Andrea Prasse, an aeronautical engineering major, reported to superiors that she was being harassed and stalked by a classmate. No action was taken. The male cadet then filed charges against her of violating the honor code on an academic project. Eight days before her scheduled graduation last year, she was recommended for expulsion by an academy honor court, and her degree was withheld. She also has an FBI file flagging her as a “person of questionable character,” her mother told the press. The cadet who accused her has graduated and gone on to pilot training.

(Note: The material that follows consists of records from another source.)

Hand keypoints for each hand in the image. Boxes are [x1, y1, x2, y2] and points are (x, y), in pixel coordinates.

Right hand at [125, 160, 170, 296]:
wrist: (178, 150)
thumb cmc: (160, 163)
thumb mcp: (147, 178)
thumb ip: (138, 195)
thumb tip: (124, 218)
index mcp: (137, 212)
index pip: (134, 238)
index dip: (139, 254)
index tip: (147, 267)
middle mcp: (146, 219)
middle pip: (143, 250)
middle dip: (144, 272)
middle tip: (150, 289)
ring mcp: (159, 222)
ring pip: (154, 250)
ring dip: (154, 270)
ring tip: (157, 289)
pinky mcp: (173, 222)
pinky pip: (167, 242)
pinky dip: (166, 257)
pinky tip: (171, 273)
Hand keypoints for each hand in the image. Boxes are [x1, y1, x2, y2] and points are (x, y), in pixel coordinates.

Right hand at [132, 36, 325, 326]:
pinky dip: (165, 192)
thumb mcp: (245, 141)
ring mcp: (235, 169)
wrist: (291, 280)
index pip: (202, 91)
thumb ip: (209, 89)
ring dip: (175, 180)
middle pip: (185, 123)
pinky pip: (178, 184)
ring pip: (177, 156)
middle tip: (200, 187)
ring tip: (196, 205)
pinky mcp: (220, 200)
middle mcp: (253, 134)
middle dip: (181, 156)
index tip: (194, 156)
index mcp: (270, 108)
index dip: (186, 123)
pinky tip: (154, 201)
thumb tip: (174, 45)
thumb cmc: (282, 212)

Despite the estimated 150 cases of rape over the past decade, only one male cadet has been court-martialed on such a charge during that time, and he was acquitted. Even the most flagrant cases usually result only in discharge from the academy. In some cases, attackers have been given such “punishments” as writing a paper.
Even after removing the top academy brass, Air Force officials continued to minimize their responsibility. General Jumper, the chief of staff, called them all “fine officers with tremendous records.” General Gilbert, the target of the most criticism by female cadets, is being assigned as special assistant to the deputy undersecretary of the Air Force for international affairs. He said he was not being relieved, “merely reassigned to other duties.”

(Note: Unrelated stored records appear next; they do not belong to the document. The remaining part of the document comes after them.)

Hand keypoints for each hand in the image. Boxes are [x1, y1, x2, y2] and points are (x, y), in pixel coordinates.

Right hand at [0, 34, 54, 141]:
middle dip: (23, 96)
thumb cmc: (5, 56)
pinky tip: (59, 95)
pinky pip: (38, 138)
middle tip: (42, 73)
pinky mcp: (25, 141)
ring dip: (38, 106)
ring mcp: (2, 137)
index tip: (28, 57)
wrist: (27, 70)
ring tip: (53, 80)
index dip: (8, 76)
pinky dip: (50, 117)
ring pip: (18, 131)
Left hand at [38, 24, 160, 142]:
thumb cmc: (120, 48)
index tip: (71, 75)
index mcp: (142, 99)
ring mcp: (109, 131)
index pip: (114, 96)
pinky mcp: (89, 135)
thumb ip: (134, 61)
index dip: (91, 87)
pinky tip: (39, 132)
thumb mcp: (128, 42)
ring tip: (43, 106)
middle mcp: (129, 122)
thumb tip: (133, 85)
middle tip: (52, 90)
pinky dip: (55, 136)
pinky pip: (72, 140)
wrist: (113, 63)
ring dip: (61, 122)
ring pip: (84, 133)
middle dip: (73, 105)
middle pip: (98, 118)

Press criticism has suggested that the academy supervisors were hostile to the admission of women to the academy or reluctant to prosecute future officers because the military has invested $300,000 apiece in their training. But the current scandal is part of a long series of exposures of systematic brutality and sexual violence in the officer corps, including the 1991 Tailhook scandal and a 1993 investigation at the Air Force Academy. The 1993 probe was followed by a General Accounting Office study which found systematic harassment of female cadets at all three service academies—West Point and Annapolis, as well as Colorado Springs.
The more fundamental issue is that sexual violence is an integral part of the degrading and dehumanizing atmosphere required to train the US officer corps. Given the overwhelming technological superiority of the US military over all potential rivals, today’s Air Force officers are being trained, not so much for jet-to-jet individual combat, but to strafe, bomb and rocket defenseless targets on the ground. The premium is not on “bravery,” as the media and Bush administration incessantly claim, but on cultivating an indifference to the horrific consequences of using advanced weaponry on human beings.
Air Force Secretary Roche, speaking before Congress recently about the scandal, expressed concern that a rapist could be in the cockpit of an Air Force jet “with a couple of thousand pounds of bombs under his wings.” Precisely—and more than one.
What no one asks in the current media coverage of the Air Force rape scandal is this: if a sizeable proportion of Air Force officer cadets are prepared to treat their own female colleagues so brutally, with the tacit approval of their commanders, what are their attitudes likely to be toward the populations—men, women and children—of countries like Iraq, targeted for US military assault?